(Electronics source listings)

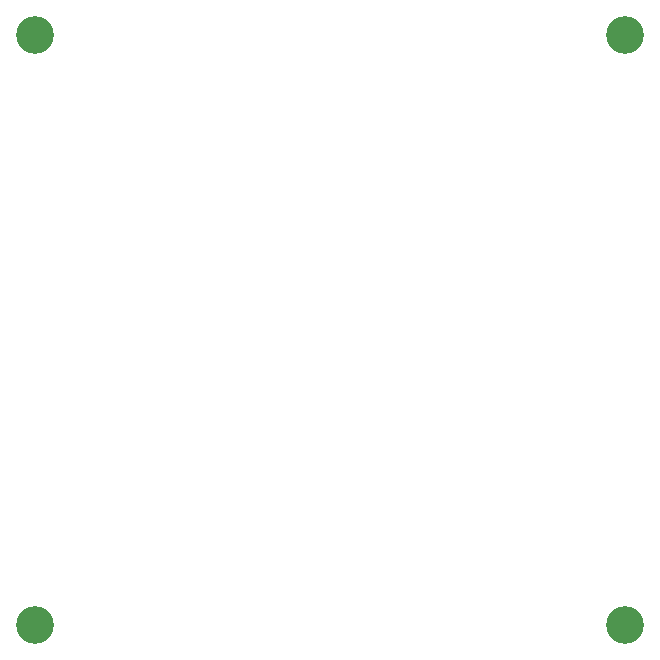
<source format=gbr>
%TF.GenerationSoftware,KiCad,Pcbnew,(5.1.9-0-10_14)*%
%TF.CreationDate,2021-02-20T17:04:12+00:00*%
%TF.ProjectId,SSR-PCB,5353522d-5043-4422-9e6b-696361645f70,rev?*%
%TF.SameCoordinates,Original*%
%TF.FileFunction,NonPlated,1,4,NPTH,Drill*%
%TF.FilePolarity,Positive*%
%FSLAX46Y46*%
G04 Gerber Fmt 4.6, Leading zero omitted, Abs format (unit mm)*
G04 Created by KiCad (PCBNEW (5.1.9-0-10_14)) date 2021-02-20 17:04:12*
%MOMM*%
%LPD*%
G01*
G04 APERTURE LIST*
%TA.AperFunction,ComponentDrill*%
%ADD10C,3.200000*%
%TD*%
G04 APERTURE END LIST*
D10*
%TO.C,REF\u002A\u002A*%
X-165000000Y-12000000D03*
X-165000000Y-62000000D03*
X-115000000Y-12000000D03*
X-115000000Y-62000000D03*
M02*

</source>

## Your assignment
Return every line from the entries above that contains the word "APERTURE".

## Output below
G04 APERTURE LIST*
G04 APERTURE END LIST*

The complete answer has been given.